Eine globale Allianz arbeitet zusammen, um Fragmente aller 1.000 Korallenarten zu sammeln. Dies geschieht, indem Korallen mithilfe standardisierter Methoden in Menschenobhut gebracht werden, wodurch auch Populationen in Menschenobhut entstanden. Diese Kryobank besteht aus einer großen Anzahl von Korallenarten und -individuen aus dem Great Barrier Reef und ist heute zum Beispiel die größte Wildtierbank Australiens.
Diese im Rahmen dessen entwickelten Techniken werden nun genutzt, um weltweit neue Korallen zur Wiederherstellung von Riffsystemen zu schaffen.
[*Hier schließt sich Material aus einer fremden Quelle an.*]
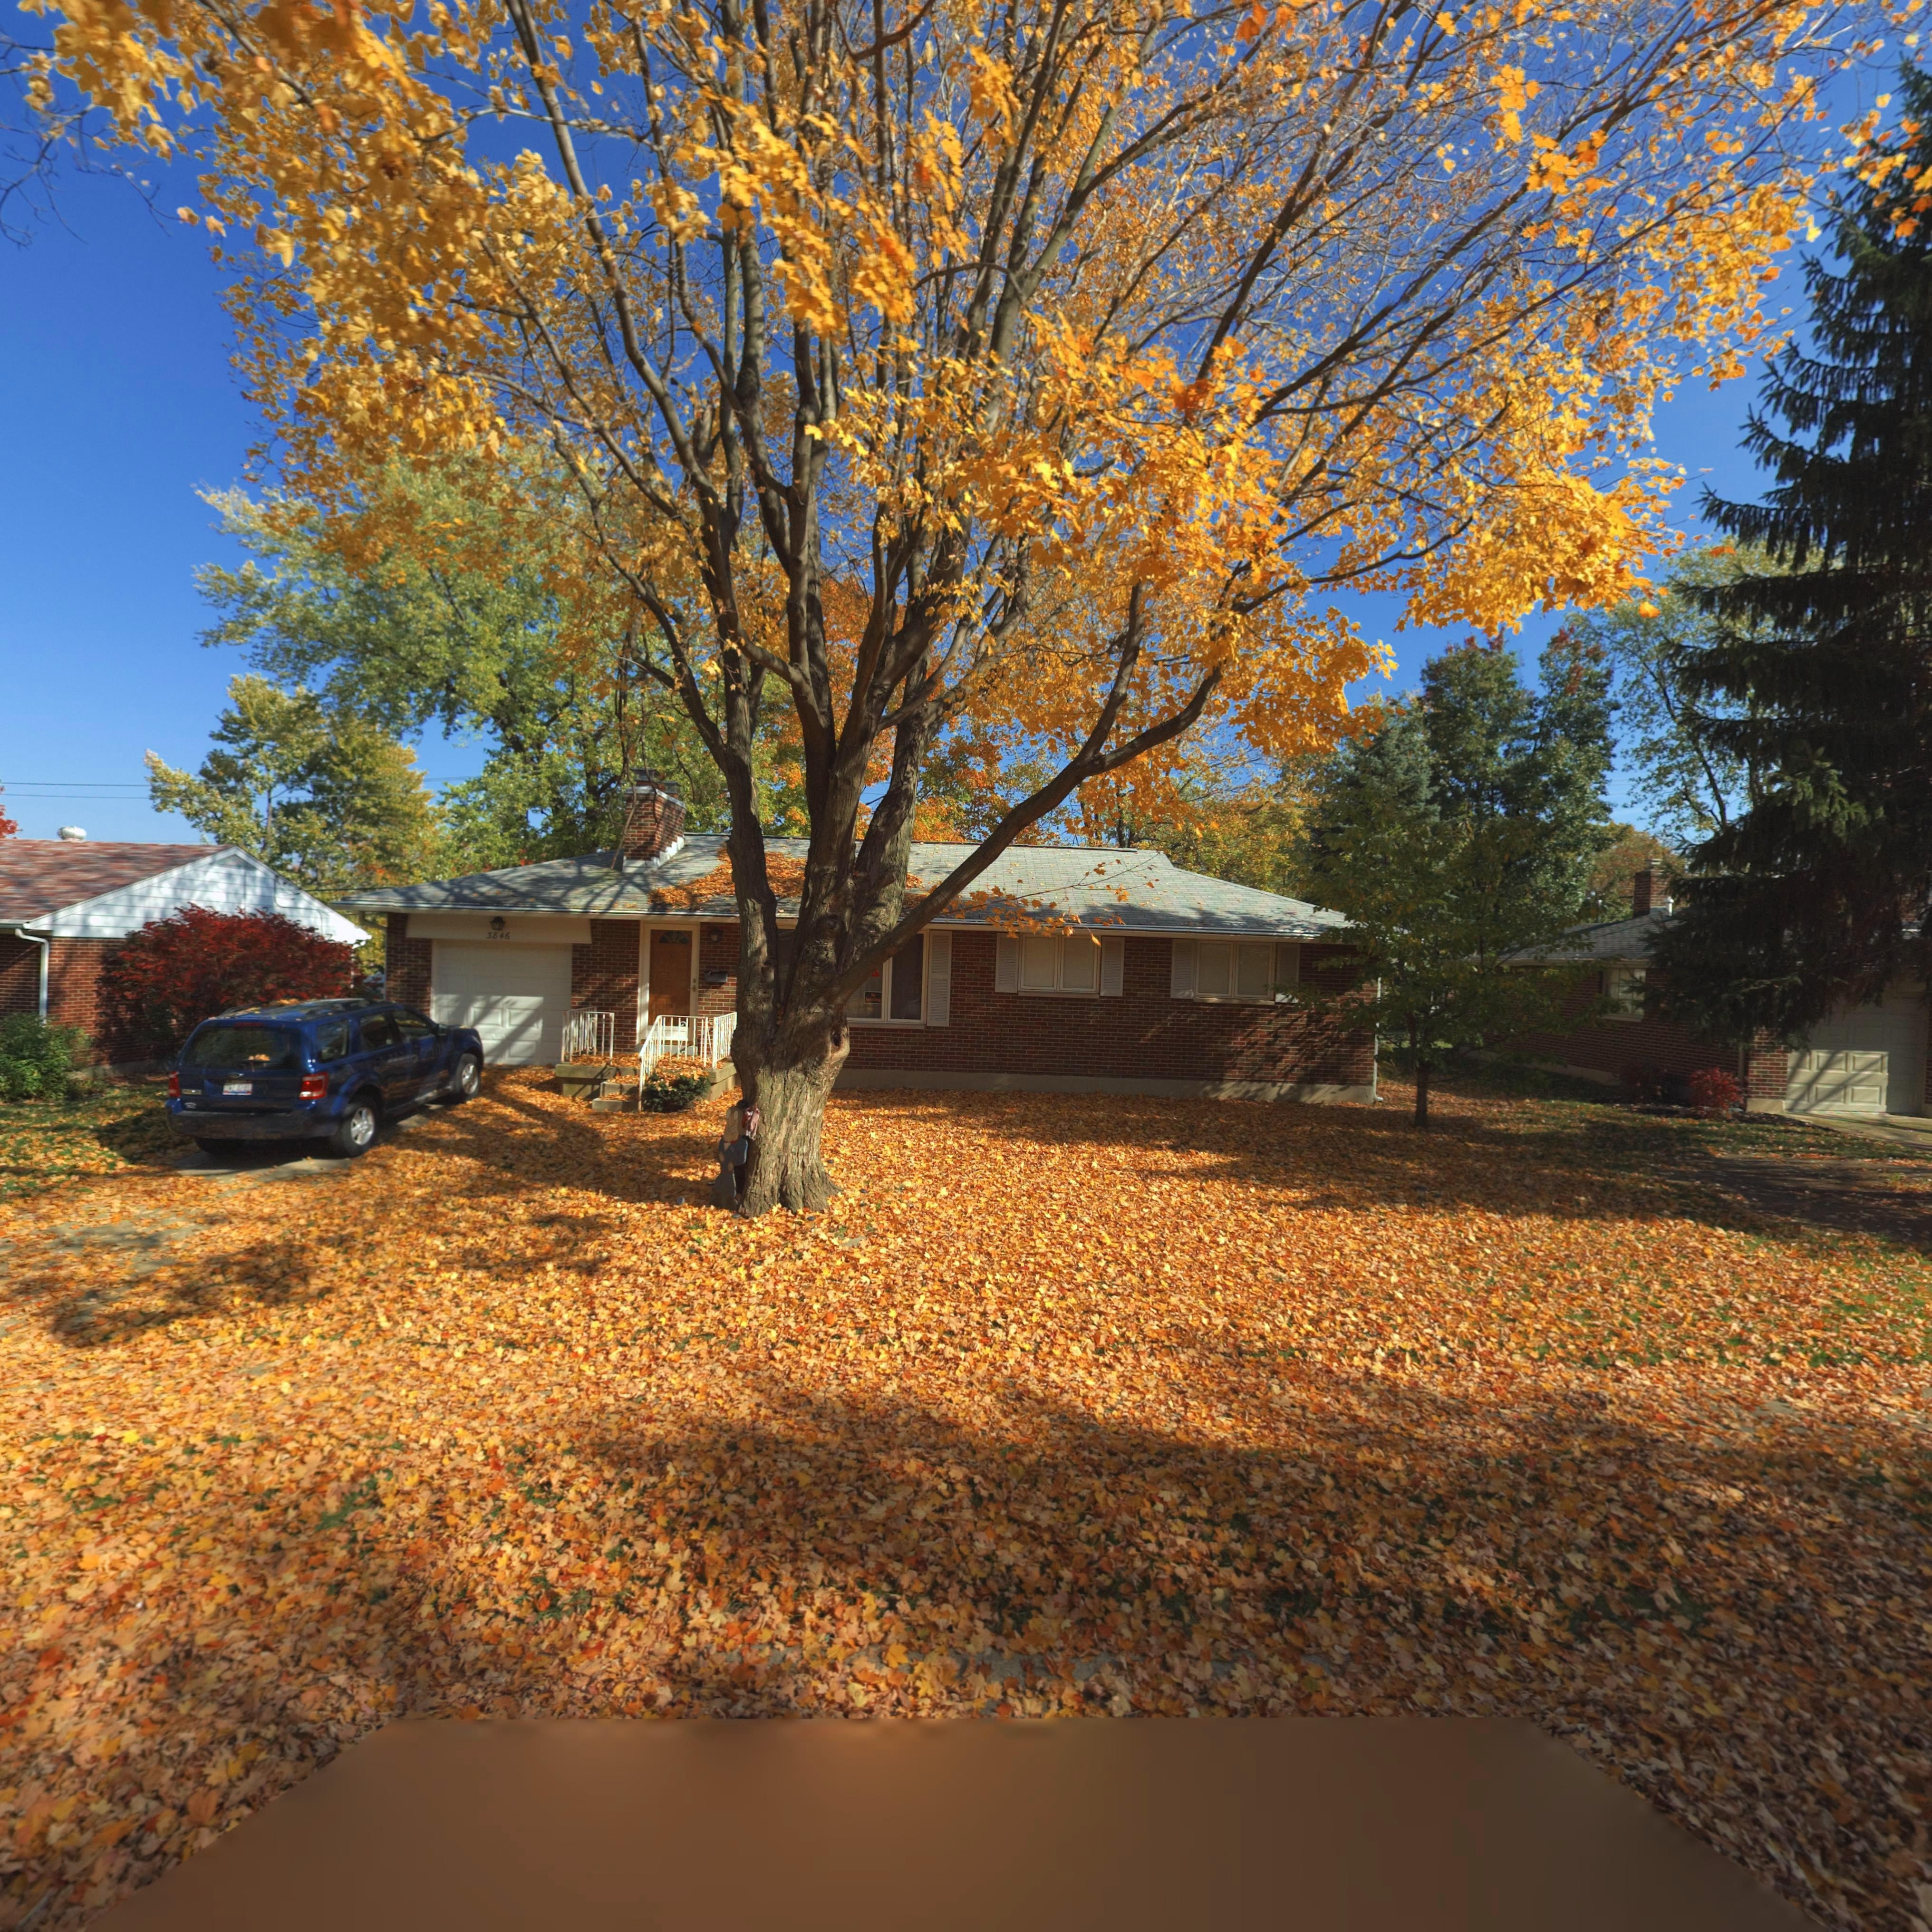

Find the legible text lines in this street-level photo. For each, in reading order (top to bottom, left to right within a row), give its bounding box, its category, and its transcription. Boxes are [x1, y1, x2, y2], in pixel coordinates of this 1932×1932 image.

Beispielsweise leben in Florida mittlerweile über 600 so produzierte Korallen in menschlicher Obhut. Damit will man die Riffe Floridas aufforsten – mehr dazu zum Beispiel hier. Engagiert ist in diesem Zusammenhang zum Beispiel das Florida Aquarium. Allerdings beteiligen sich auch viele andere zoologische Institutionen.